The Eagles needed a lot of things to go their way this weekend, but it looks like BC got most of the results they needed to at least be in the discussion. With Colgate just now earning the ECAC championship, the only surprise auto-bid into the NCAA tournament field is going to be Robert Morris out of the CHA. That’s not the ideal result for the Eagles, but it at least puts Penn State, who was solidly in the field before losing in the CHA semifinals, back into the list of bubble teams hoping to get an invitation to Erie, PA next week.

Unfortunately, without a Pairwise to use this year to lock-in the field, the selection committee is going to have to be completely subjective in setting the bracket. Let’s at least start with the programs we know for sure are into the 8 team field:

Hockey East Champion: Northeastern
WCHA Champion: Wisconsin / Ohio State
ECAC Champion: Colgate
CHA Champion: Robert Morris

As of this posting, the WCHA final is still being played between Wisconsin and Ohio State, but as those two teams are currently sitting in a rock-solid #2 and #3 in the polls, we can safely assume both will make it. Wisconsin wins the WCHA in overtime.

That leaves us with three open spots for about six or so teams still in the hunt. They’ve all got warts, so let’s just break the teams down in order of who it feels like has the best case.

Keep in mind, this is all subjective and one man’s opinion. Again, we don’t have a Pairwise to definitively say who will be in.

Minnesota (WCHA): IN

The Gophers have had a dreadful year by their own standards... which is to say a year most programs would kill to have. They don’t have any bad losses, and they do have a couple wins over tournament teams — but a whole lot of losses to those teams, too. They’re 2-4-0 against Ohio State and 0-3-1 against Wisconsin. They’re also 2-0-0 against Duluth, who’s sitting a bit below the Gophers on the bubble as well. That’s a solid enough resume, and seems to be better than the teams below them, so while a lot of folks out west think Minnesota should be out, I expect the Gophers to be in the field.

Boston College (WHEA): IN

We’re biased, obviously, but we think Boston College may be on the right side of the bubble here. The Eagles don’t have any losses to terrible teams, and they are the only team to have beaten #1 Northeastern this season — that’s a big check mark on the resume. Unfortunately, the Eagles do have a pretty big blemish to their record in their awful 5-1 loss to UConn in the Hockey East quarterfinals. None of the other bubble teams had to play a quarterfinal game, so BC has the distinction of having the worst conference tournament of anyone involved here, but their larger body of work, I think, should have them in.

Minnesota-Duluth (WCHA): LAST TEAM IN
Penn State (CHA): FIRST TEAM OUT

Duluth and Penn State feel like the teams battling for the final tournament spot, and it’s a real coin flip, to me, on who gets in. Either one getting in would break the mold for how the tournament gets set: the WCHA has never gotten four teams into the field, and the CHA has never gotten two.

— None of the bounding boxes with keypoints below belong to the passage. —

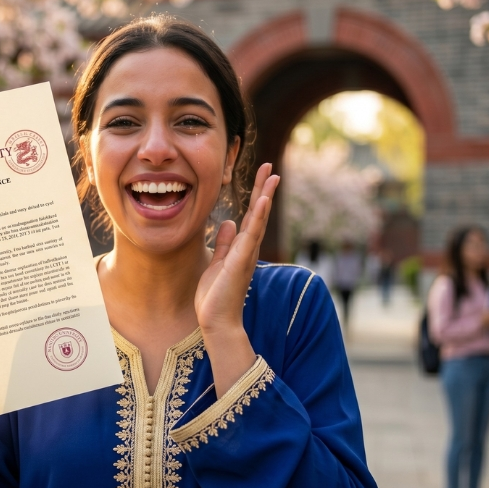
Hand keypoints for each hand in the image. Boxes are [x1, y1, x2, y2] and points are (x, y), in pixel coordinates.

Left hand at [194, 163, 279, 333]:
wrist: (217, 321)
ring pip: (259, 219)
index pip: (251, 215)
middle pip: (259, 212)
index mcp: (242, 247)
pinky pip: (252, 234)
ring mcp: (247, 254)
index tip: (262, 175)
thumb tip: (229, 222)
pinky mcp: (242, 261)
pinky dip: (259, 216)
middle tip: (270, 166)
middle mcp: (249, 248)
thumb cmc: (216, 296)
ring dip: (265, 196)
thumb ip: (225, 243)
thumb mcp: (218, 263)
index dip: (257, 194)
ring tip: (272, 176)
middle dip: (264, 189)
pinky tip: (264, 200)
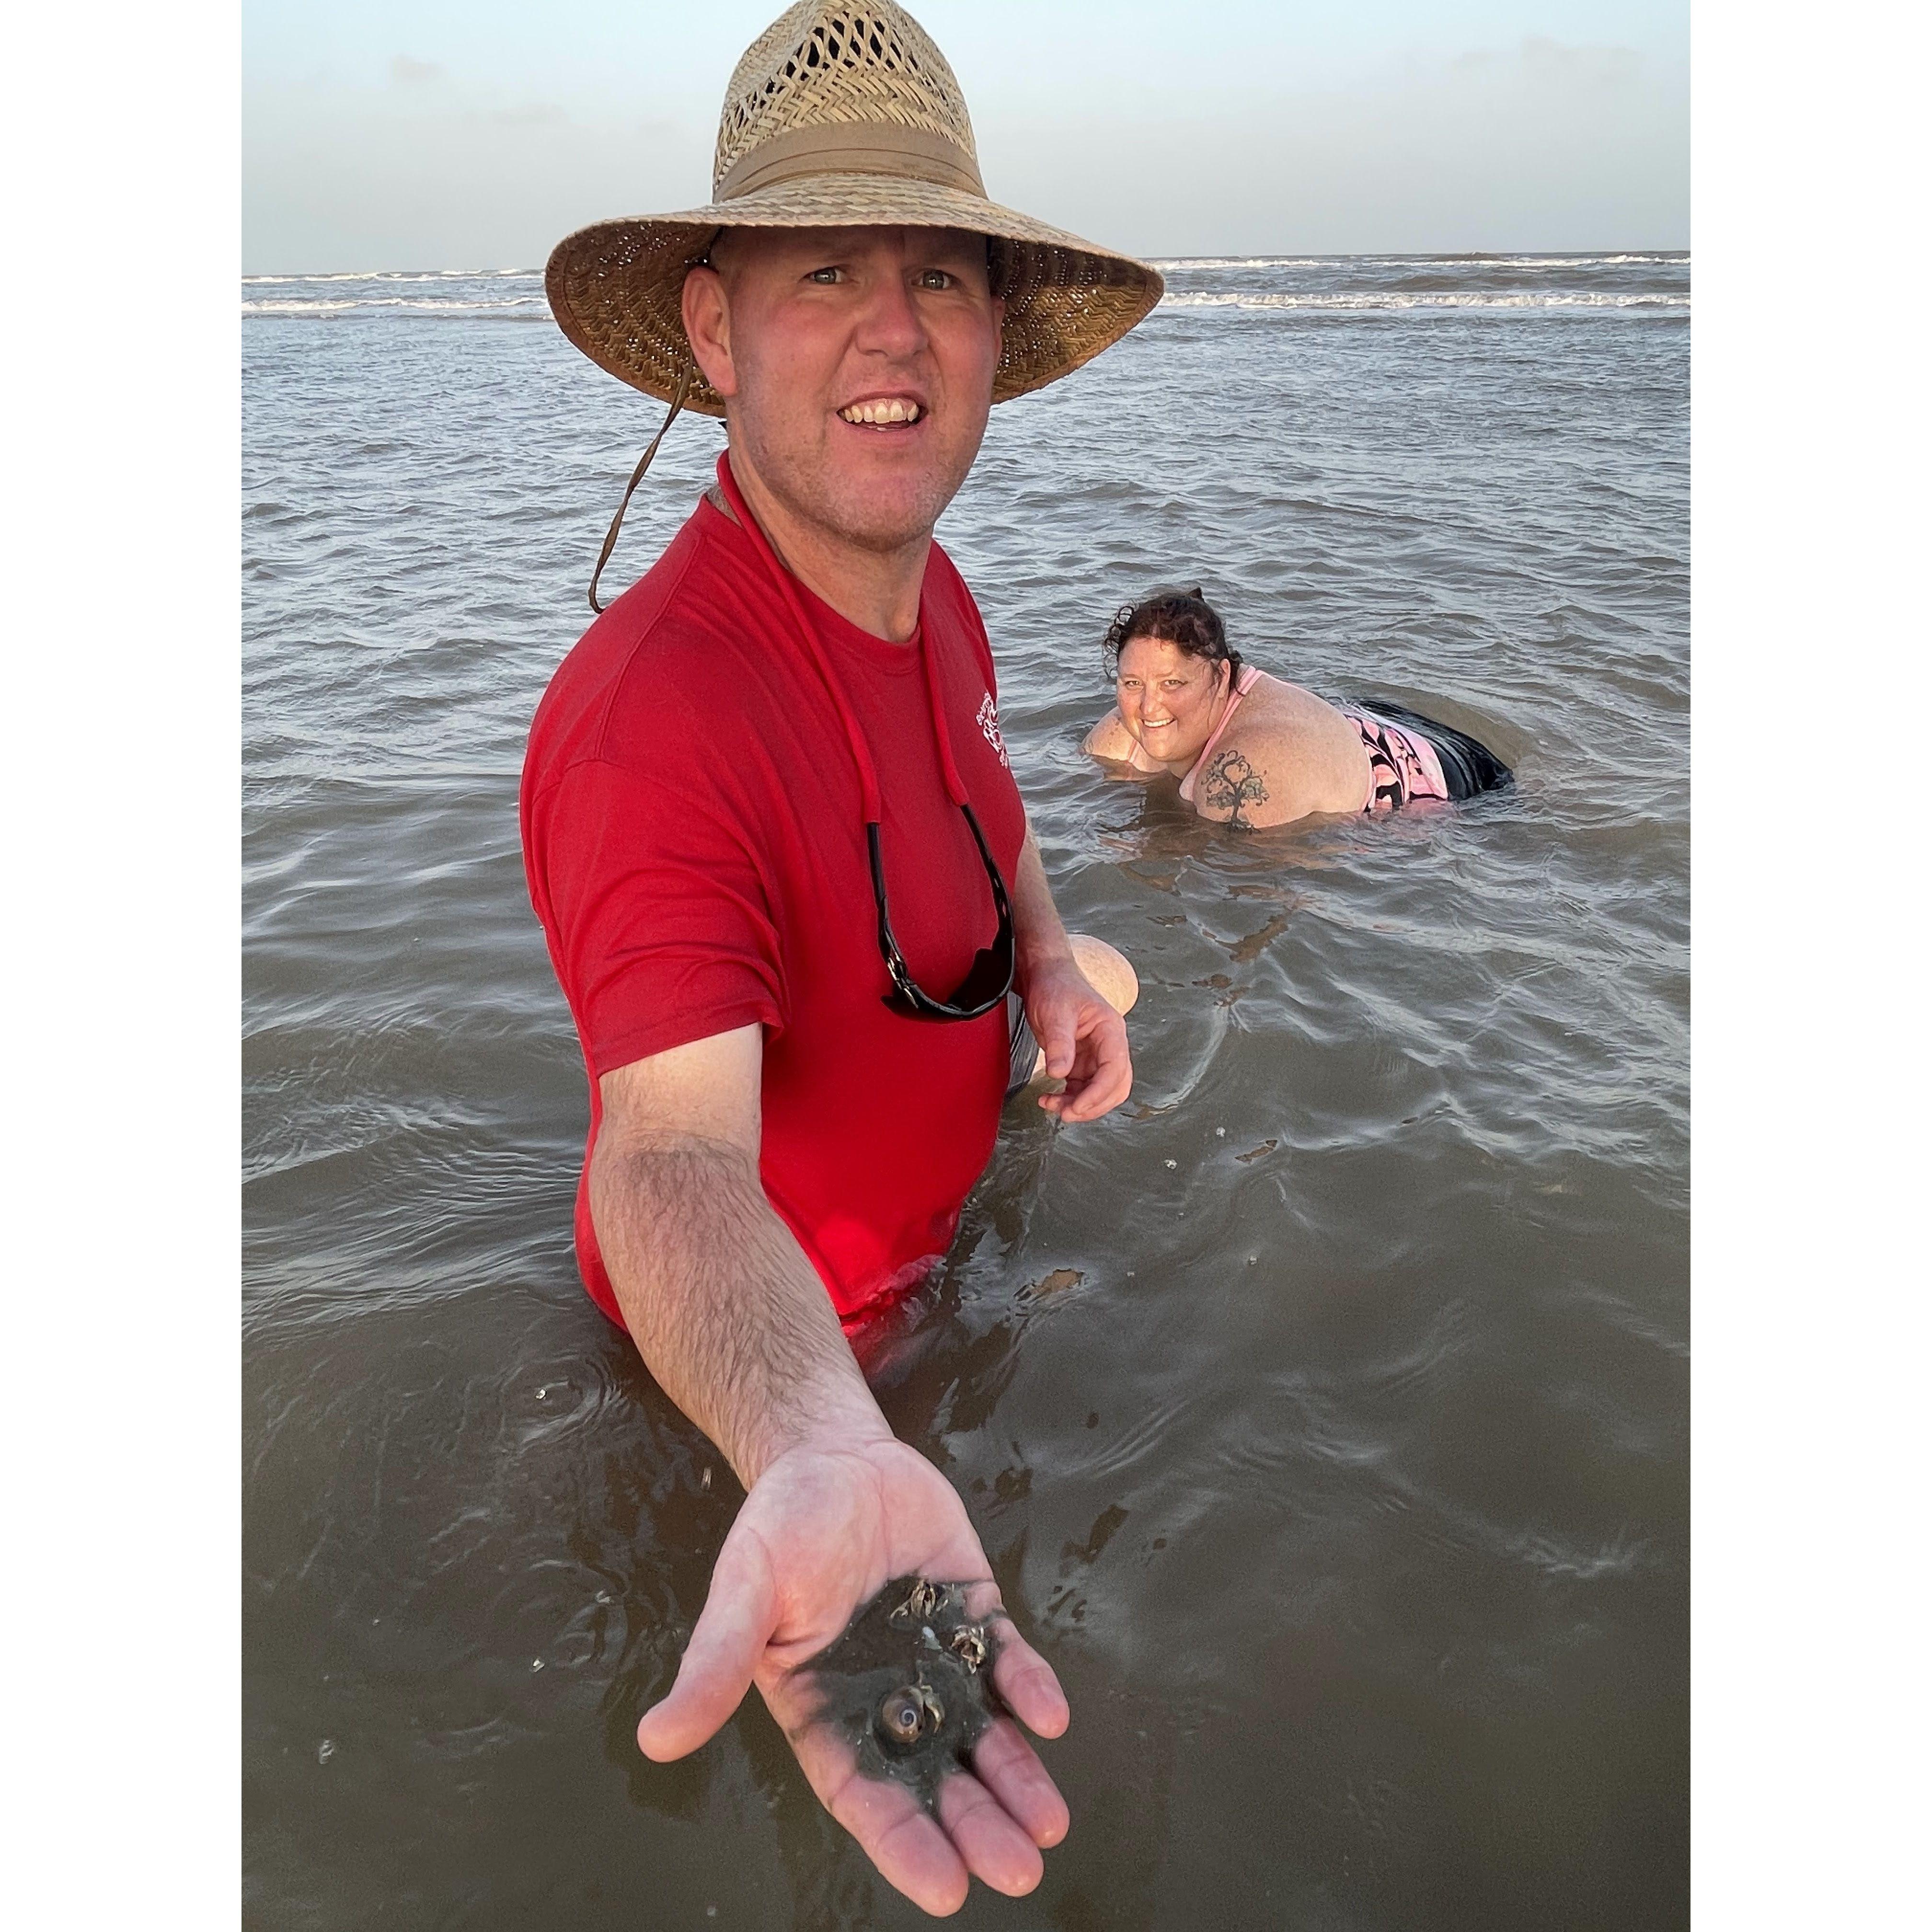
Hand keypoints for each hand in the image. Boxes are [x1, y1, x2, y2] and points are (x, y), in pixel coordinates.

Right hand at [636, 1437, 1070, 1915]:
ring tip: (1050, 1823)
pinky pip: (1008, 1662)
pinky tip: (1050, 1716)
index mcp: (826, 1712)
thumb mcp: (744, 1588)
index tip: (945, 1887)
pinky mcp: (972, 1613)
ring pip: (982, 1733)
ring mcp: (935, 1658)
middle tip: (1019, 1869)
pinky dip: (1030, 1690)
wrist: (831, 1456)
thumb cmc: (779, 1525)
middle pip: (936, 1777)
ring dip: (1018, 1777)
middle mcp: (887, 1698)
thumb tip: (656, 1738)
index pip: (867, 1794)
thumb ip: (715, 1662)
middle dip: (978, 1825)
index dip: (904, 1841)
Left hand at [1022, 955, 1132, 1121]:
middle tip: (1065, 1113)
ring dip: (1079, 1105)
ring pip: (1099, 1091)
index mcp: (1110, 1030)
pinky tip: (1050, 1098)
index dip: (1098, 1093)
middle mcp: (1108, 1045)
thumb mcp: (1055, 1012)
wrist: (1044, 975)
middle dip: (1092, 1105)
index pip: (1115, 1069)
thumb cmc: (1055, 985)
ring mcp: (1096, 1055)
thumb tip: (1059, 1074)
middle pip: (1115, 1086)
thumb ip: (1059, 1043)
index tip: (1077, 1107)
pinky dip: (1069, 1098)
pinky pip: (1082, 1088)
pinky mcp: (1081, 1061)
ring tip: (1051, 1105)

These are two polar-opposite resumes. On the one hand, Duluth played some good teams and was able to knock them off a couple times. They split 1-1 with Ohio State and 1-1 with Wisconsin, though they did go 0-2 against the Gophers. The rest of their schedule was pretty soft, and they do have a brutal loss to Bemidji, who was very not good.

Penn State, on the other hand, won a ton of games this year... but didn’t have a single game against a top 10 team. Their loss in the CHA semifinals complicated things, because they looked like they might not just be in the field, but possibly not be higher than the 8 seed. But they lost, so here we are.

I am more inclined to give the spot here to the team that has proven they can beat a top team rather than a team that just doesn’t have much of a resume, but given that Penn State had the best year of any CHA team in years (though, again, they didn’t have to play any teams from other conferences), I wouldn’t quibble with the committee putting in the Nittany Lions over the Bulldogs as a reward for such a season, especially when it would make the bracket a bit cleaner for non-conference matchups, and especially since having half the teams in the field be from the same conference is kind of lame (sorry, WCHA fans).

Providence (WHEA): OUT
St. Lawrence (ECAC): OUT
Clarkson (ECAC): OUT

The Friars, Saints, and Golden Knights are the only three teams with much of an argument otherwise to get in.

Providence mostly gets considered here on the strength of their 2-1 record against Boston College, but they were blown to bits four times by a very angry Northeastern team in the second half of the year, and that combined with a so-so remaining resume means they just aren’t there.

St. Lawrence had a super-hot end to the year, knocking off Clarkson four times in a row to advance to the ECAC championship game and only losing by one to Colgate. Unfortunately, SLU just didn’t do enough outside of that run. Their season started super late, and they’re below .500 at 6-7-0. A whopping 10 of their 13 games were against Colgate and Clarkson, so that’s a lot better than it looks, but it’s a limited resume.

Clarkson looked to have a good shot to get in for most of the season, but they totally fell apart at the end of the year. Their season ended with four straight losses to St. Lawrence, and their already-not-good 8-10-1 record was bolstered by playing a couple games against LIU of the NEWHA conference. A month ago I’d have told you they would have had a shot, but certainly not now.

With your eight teams selected, now you’ve got to deal with seeding — and while that’s less stressful of an exercise than deciding who gets in, it’s just as subjective. This is how I’d seed them if I were in charge:

(1) Northeastern (WHEA Champion)
(2) Wisconsin (WCHA Champion)
(3) Ohio State
(4) Colgate (ECAC Champion)
Minnesota
Boston College
Minnesota-Duluth
Robert Morris

Only the top 4 are “seeded,” so to speak, but with no flights to worry about (the whole tournament will take place in Erie, PA), that doesn’t matter as much as it usually does.

That would give us a bracket of:

Robert Morris @ (1) Northeastern
Minnesota-Duluth @ (2) WCHA Champ (UW/OSU)
Boston College @ (3) WCHA Runner-Up (OSU/UW)
Minnesota @ (4) Colgate

Flights are no issue, as we said, so can we make these matchups any better?

There have been virtually zero non-conference games this season, so we suspect the committee will align the bracket to give all non-conference matchups if teams are at least close. We have one non-conference matchup with Duluth @ Wisconsin/Ohio State, but the only way we could reasonably get rid of it would be to send Robert Morris to the WCHA champion. That could happen if the committee decides Wisconsin is #1, but I don’t see that happening since there’s a big difference between Duluth and Robert Morris and you’d like to protect the top seed. I suspect the committee would keep the bracket as-is for that reason.

Of course, if Penn State is in the field instead of Duluth, well, we’d have four non-conference matchups with perfect bracket integrity! What a dream!

We could always be totally wrong here, obviously. Now we just have to sit and wait. The NCAA Tournament Selection Show will take place at NCAA.com at 9pm EST tonight.